▸ EXERCISE REQUIREMENTS: Since only part of the material below is wanted, output exactly the lines from the one with "без наводящих вопросов." up to and including the one with "70 % тестовых заданий;".

Start of DATASET

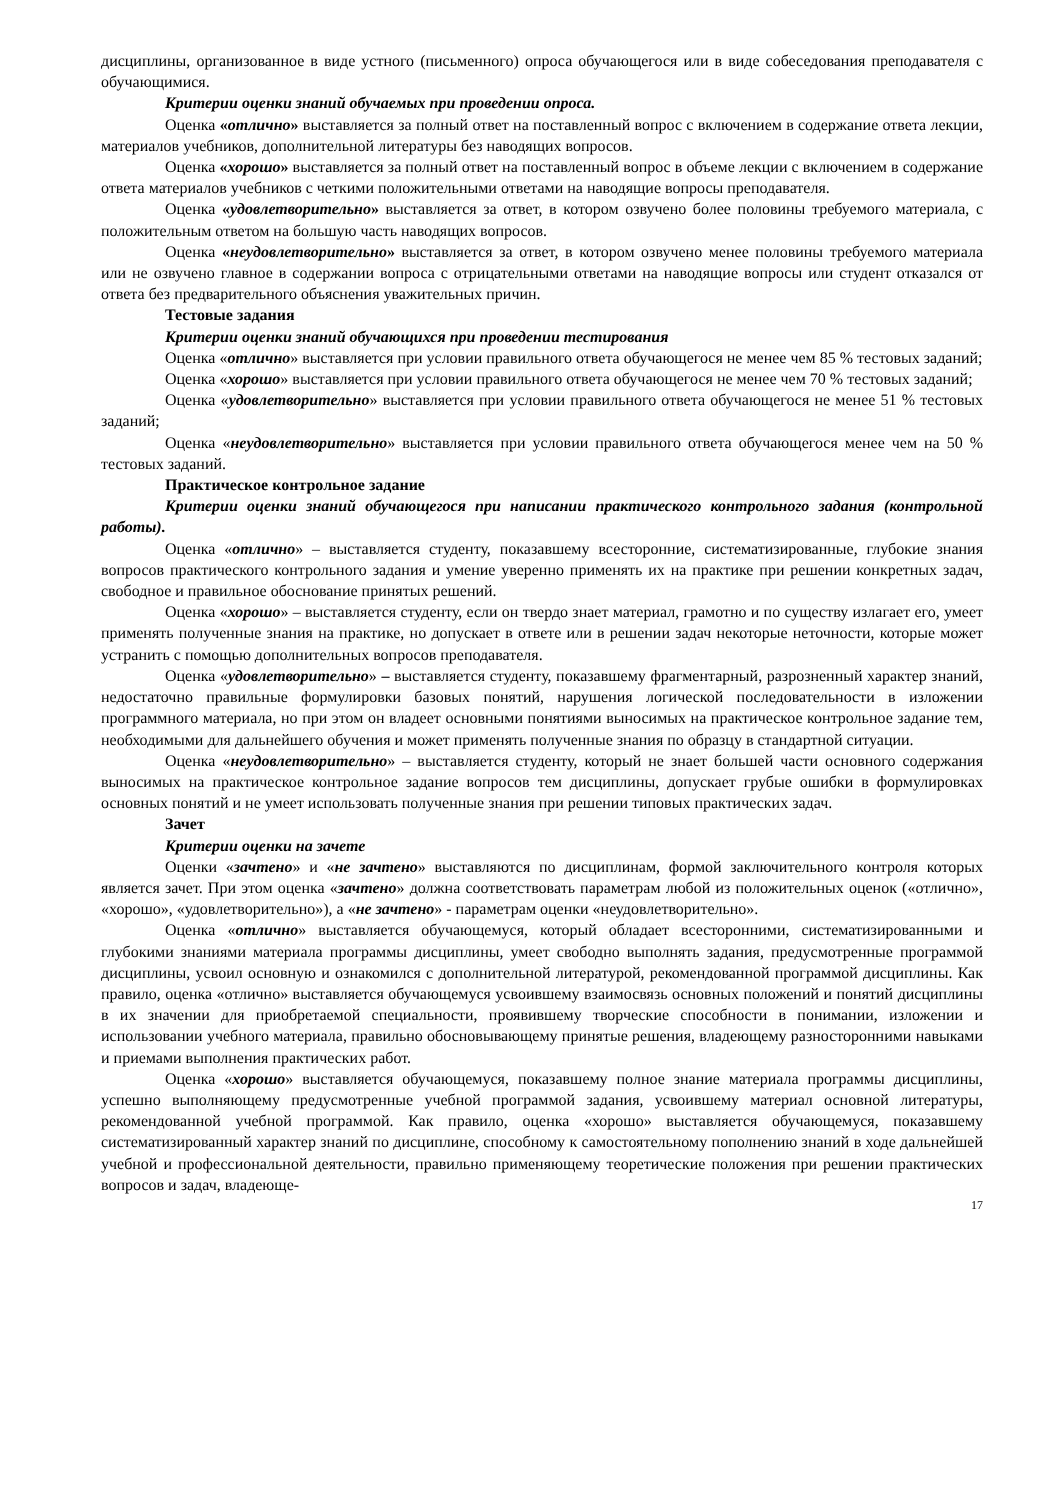дисциплины, организованное в виде устного (письменного) опроса обучающегося или в виде собеседования преподавателя с обучающимися.
Критерии оценки знаний обучаемых при проведении опроса.
Оценка «отлично» выставляется за полный ответ на поставленный вопрос с включением в содержание ответа лекции, материалов учебников, дополнительной литературы без наводящих вопросов.
Оценка «хорошо» выставляется за полный ответ на поставленный вопрос в объеме лекции с включением в содержание ответа материалов учебников с четкими положительными ответами на наводящие вопросы преподавателя.
Оценка «удовлетворительно» выставляется за ответ, в котором озвучено более половины требуемого материала, с положительным ответом на большую часть наводящих вопросов.
Оценка «неудовлетворительно» выставляется за ответ, в котором озвучено менее половины требуемого материала или не озвучено главное в содержании вопроса с отрицательными ответами на наводящие вопросы или студент отказался от ответа без предварительного объяснения уважительных причин.
Тестовые задания
Критерии оценки знаний обучающихся при проведении тестирования
Оценка «отлично» выставляется при условии правильного ответа обучающегося не менее чем 85 % тестовых заданий;
Оценка «хорошо» выставляется при условии правильного ответа обучающегося не менее чем 70 % тестовых заданий;
Оценка «удовлетворительно» выставляется при условии правильного ответа обучающегося не менее 51 % тестовых заданий;
Оценка «неудовлетворительно» выставляется при условии правильного ответа обучающегося менее чем на 50 % тестовых заданий.
Практическое контрольное задание
Критерии оценки знаний обучающегося при написании практического контрольного задания (контрольной работы).
Оценка «отлично» – выставляется студенту, показавшему всесторонние, систематизированные, глубокие знания вопросов практического контрольного задания и умение уверенно применять их на практике при решении конкретных задач, свободное и правильное обоснование принятых решений.
Оценка «хорошо» – выставляется студенту, если он твердо знает материал, грамотно и по существу излагает его, умеет применять полученные знания на практике, но допускает в ответе или в решении задач некоторые неточности, которые может устранить с помощью дополнительных вопросов преподавателя.
Оценка «удовлетворительно» – выставляется студенту, показавшему фрагментарный, разрозненный характер знаний, недостаточно правильные формулировки базовых понятий, нарушения логической последовательности в изложении программного материала, но при этом он владеет основными понятиями выносимых на практическое контрольное задание тем, необходимыми для дальнейшего обучения и может применять полученные знания по образцу в стандартной ситуации.
Оценка «неудовлетворительно» – выставляется студенту, который не знает большей части основного содержания выносимых на практическое контрольное задание вопросов тем дисциплины, допускает грубые ошибки в формулировках основных понятий и не умеет использовать полученные знания при решении типовых практических задач.
Зачет
Критерии оценки на зачете
Оценки «зачтено» и «не зачтено» выставляются по дисциплинам, формой заключительного контроля которых является зачет. При этом оценка «зачтено» должна соответствовать параметрам любой из положительных оценок («отлично», «хорошо», «удовлетворительно»), а «не зачтено» - параметрам оценки «неудовлетворительно».
Оценка «отлично» выставляется обучающемуся, который обладает всесторонними, систематизированными и глубокими знаниями материала программы дисциплины, умеет свободно выполнять задания, предусмотренные программой дисциплины, усвоил основную и ознакомился с дополнительной литературой, рекомендованной программой дисциплины. Как правило, оценка «отлично» выставляется обучающемуся усвоившему взаимосвязь основных положений и понятий дисциплины в их значении для приобретаемой специальности, проявившему творческие способности в понимании, изложении и использовании учебного материала, правильно обосновывающему принятые решения, владеющему разносторонними навыками и приемами выполнения практических работ.
Оценка «хорошо» выставляется обучающемуся, показавшему полное знание материала программы дисциплины, успешно выполняющему предусмотренные учебной программой задания, усвоившему материал основной литературы, рекомендованной учебной программой. Как правило, оценка «хорошо» выставляется обучающемуся, показавшему систематизированный характер знаний по дисциплине, способному к самостоятельному пополнению знаний в ходе дальнейшей учебной и профессиональной деятельности, правильно применяющему теоретические положения при решении практических вопросов и задач, владеюще-
17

End of DATASET

▸ OUTPUT BELOW:
Оценка «отлично» выставляется за полный ответ на поставленный вопрос с включением в содержание ответа лекции, материалов учебников, дополнительной литературы без наводящих вопросов.
Оценка «хорошо» выставляется за полный ответ на поставленный вопрос в объеме лекции с включением в содержание ответа материалов учебников с четкими положительными ответами на наводящие вопросы преподавателя.
Оценка «удовлетворительно» выставляется за ответ, в котором озвучено более половины требуемого материала, с положительным ответом на большую часть наводящих вопросов.
Оценка «неудовлетворительно» выставляется за ответ, в котором озвучено менее половины требуемого материала или не озвучено главное в содержании вопроса с отрицательными ответами на наводящие вопросы или студент отказался от ответа без предварительного объяснения уважительных причин.
Тестовые задания
Критерии оценки знаний обучающихся при проведении тестирования
Оценка «отлично» выставляется при условии правильного ответа обучающегося не менее чем 85 % тестовых заданий;
Оценка «хорошо» выставляется при условии правильного ответа обучающегося не менее чем 70 % тестовых заданий;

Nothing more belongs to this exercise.